Associated Press logo Associated Press 3/01/2017 By PAN PYLAS, Associated Press
FILE - In this Friday, June, 24, 2016 file photo, Buses pass the Bank of England, in the City of London. Britain's leading stock index has struck a record high as a closely monitored survey showed manufacturers in the country expanding at their highest tick in 30 months. By late-morning Tuesday, Jan. 3, 2017 the FTSE 100 index was up 0.3 percent at 7,165. Earlier in the session, it had breached the 7,200 mark for the first time ever, trading as high as 7,205.21. (AP Photo/Matt Dunham, File) © The Associated Press FILE - In this Friday, June, 24, 2016 file photo, Buses pass the Bank of England, in the City of London. Britain's leading stock index has struck a record high as a closely monitored survey showed manufacturers in the country expanding at their highest tick in 30 months. By late-morning Tuesday, Jan. 3, 2017 the FTSE 100 index was up 0.3 percent at 7,165. Earlier in the session, it had breached the 7,200 mark for the first time ever, trading as high as 7,205.21. (AP Photo/Matt Dunham, File)

LONDON — Britain's main stock index hit a record closing high Tuesday as a survey showed manufacturers gaining business from the slide in the value of the pound since the country's decision in June to leave the European Union.

The FTSE 100 index ended the day 0.5 percent higher at 7,177.89, slightly down on its earlier all-time high of 7,205.21.

One of the main reasons why the FTSE 100 has rallied in recent months relates to the near 20 percent fall in the value of the pound across an array of currencies since June's "Brexit" decision. On the eve of the vote, the pound was trading as high as $1.50. Now it's around $1.23.

A weaker pound can help exporters win business abroad and paradoxically boosts the earnings of many companies listed on the FTSE 100 that make the bulk of their revenue in other currencies. They include oil giants BP and Shell, mining firms Anglo American and BHP Billiton, and Europe's largest bank, HSBC.

The importance of the pound's fall to the FTSE 100 is evidenced in figures from research firm Capital Economics showing that the FTSE Local Index — which is made of British companies with at least 70 percent of sales from domestic customers — fell 7 percent during 2016. By contrast, the FTSE 100 rose 14.4 percent.
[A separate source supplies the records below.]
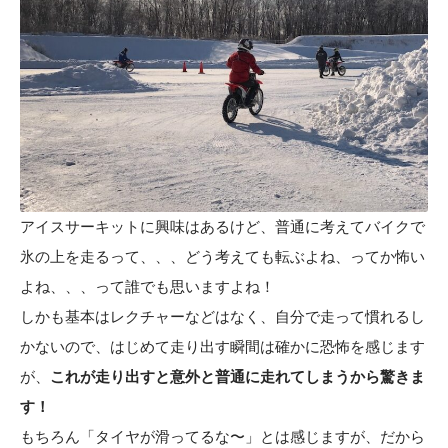
アイスサーキットに興味はあるけど、普通に考えてバイクで
氷の上を走るって、、、どう考えても転ぶよね、ってか怖い
よね、、、って誰でも思いますよね！
しかも基本はレクチャーなどはなく、自分で走って慣れるし
かないので、はじめて走り出す瞬間は確かに恐怖を感じます
が、
これが走り出すと意外と普通に走れてしまうから驚きま
す！
もちろん「タイヤが滑ってるな〜」とは感じますが、だから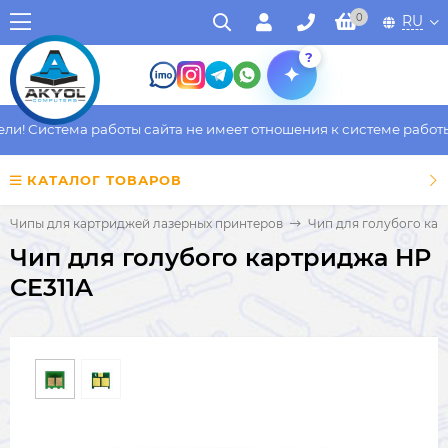
0
RU
?
! Система работы сайта не имеет отношения к системе работы ф
КАТАЛОГ ТОВАРОВ
Чипы для картриджей лазерных принтеров
Чип для голубого кар
Чип для голубого картриджа HP
CE311A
A survey released Tuesday confirmed how the pound's fall has been positive for some in the economy.

The monthly survey of manufacturers from financial information company IHS Markit and the Chartered Institute of Procurement & Supply showed the sector enjoying a strong rise in new business in December. The so-called purchasing managers' index — a broad gauge of business activity — rose to a two-and-a-half year high 56.1 points in December from the previous month's 53.6.

The survey shows output expanded to meet the higher inflows of new work. The growth rates in output and new orders were among the fastest seen during the survey's 25-year history.

"The boost to competitiveness from the weak exchange rate has undoubtedly been a key driver of the recent turnaround, while the domestic market has remained a strong contributor to new business wins," said Rob Dobson, Senior Economist at IHS Markit.

The British economy has fared better since the Brexit vote than many forecasters had predicted. Instead of falling into recession as many had expected, it continued to grow. That was again largely due to the export-boosting fall in the pound as well as further stimulus measures from the Bank of England, including a cut in its main interest rate to a record low of 0.25 percent.

Though manufacturing is improving, the consensus is that the British economy as a whole will falter this year as the uncertainty surrounding Brexit ratchets up. Prime Minister Theresa May has indicated that she will trigger the two-year process by which Britain leaves the EU by the end of March. That move is expected to undermine British economic activity as businesses and individuals delay or scrap investment and spending amid the uncertainty.

One negative aspect stemming from the fall in the pound is that it raises the prospect of higher inflation by making import costs more expensive, which could undermine business and consumer spending. Tuesday's survey also confirmed that trend: rates of inflation for input costs — things like raw materials and energy — and output charges both remained elevated in December, albeit down slightly from October's highs.

"The impact of rising input costs continued to be felt, as the rate of cost inflation stood at one of the highest in the survey's 25-year history," said David Noble, Group CEO at the Chartered Institute of Procurement & Supply.